The soulful music of singer/songwriter Gilday will be balanced by the smooth original grooves of her long-time friend, hip hop artist Starr.
Gilday, a Yellowknife native, studied opera at the University of Alberta and taught herself how to play the guitar after moving to Toronto.
Although her first love was classical music, she gave it up and started writing her own songs.
“In classical music, most of the music that you’ll sing, especially as a student, is written by European white men, long dead. So I wasn’t really hearing my own creative voice echoed in the music that I was performing,” explained Gilday.
Becoming a song writer fulfilled her desire to tell her stories.
“Stories of the north, stories of the Dene, stories of being a Dene woman in the south. All of those things, aspects of who I am,” Gilday added.
Given her native heritage, she has written several songs about murdered and missing indigenous women, racial discrimination, the history of residential schools and other serious topics.

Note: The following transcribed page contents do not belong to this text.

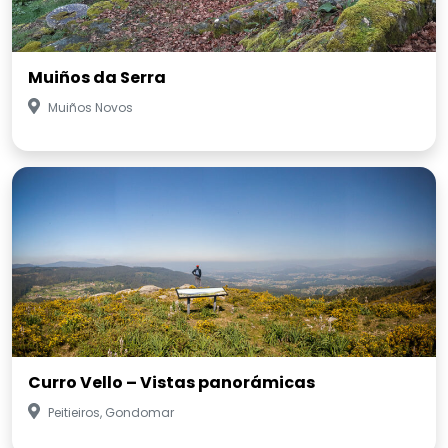
Muiños da Serra
Muiños Novos
Curro Vello – Vistas panorámicas
Peitieiros, Gondomar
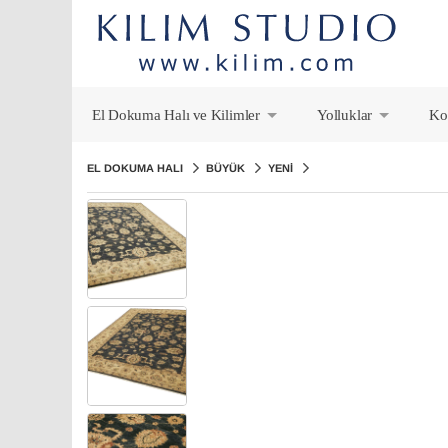
El Dokuma Halı ve Kilimler
Yolluklar
Ko
+
+
EL DOKUMA HALI
BÜYÜK
YENI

She also loves life and loves to laugh.
She writes about the beauty of the north, as well.
“It’s stunning and the land is quite powerful. You really get a sense of your place on this earth if you are out in the middle of the bush or out on the lake and there is not a human in sight for hours and hours surrounding you.”
Gilday released her first album in 2001 and is now working on her fifth, which she hopes to start recording by the end of the year.
Gilday has been nominated three times for a Juno award and in 2007 won Aboriginal Recording of the Year for her second album, Sedzé.
She will be performing at the ACT with her full band.
Calgary native Starr is a self-taught rapper who learned her craft while working on graffiti art, stencil and collage work, street art and screening shirts for punk bands.
“I was just entertaining myself. I was just constantly rapping,” said Starr, who was quickly ushered into the music world in 1996.
Starr will be performing a combination of electronic dance music style beats with poetry and rap.
Starr is an intuitive player and thinks the best descriptions of her music are the way other people describe it.
“I’ve been rapping my entire career and it’s so rare that people will recognize, even other rappers, will recognize me as a rapper,” said Starr, who believes she is labelled differently because she is a woman whose rapping style is not as hard as her peers.
“A man who would be rapping with the same content and the same amount of love towards justice and big ethical concepts would be called a concept rapper and I would be called spoken word,” she continued.
But with seven albums under her belt, a Juno for Aboriginal Album of the Year in 2010 for Digging Roots and a nomination in 2004 for New Artist of the Year, Starr’s talent has allowed her to travel the world.
Starr talks about family, race, love and identity with her music.
“I don’t just touch on [those topics], I turn them over like rocks in a garden. I push them away, I pull them back in. That’s what I write about. I’ve been writing about it for 20 years,” said the musician who is proud of her Mohawk heritage.
“I’m Mohawk on my mom’s mom side and on my dad’s dad side,” explained Starr, saying that the Mohawks blended the most with new cultures.
One of her life’s works to understand what it means to be Canadian.
• Kinnie Starr and Leela Gilday will be performing at 7:30 p.m. on April 24 at the ACT, 11944 Haney Place, downtown Maple Ridge. Tickets are $32 for adults, $28 for seniors and $15 for youth.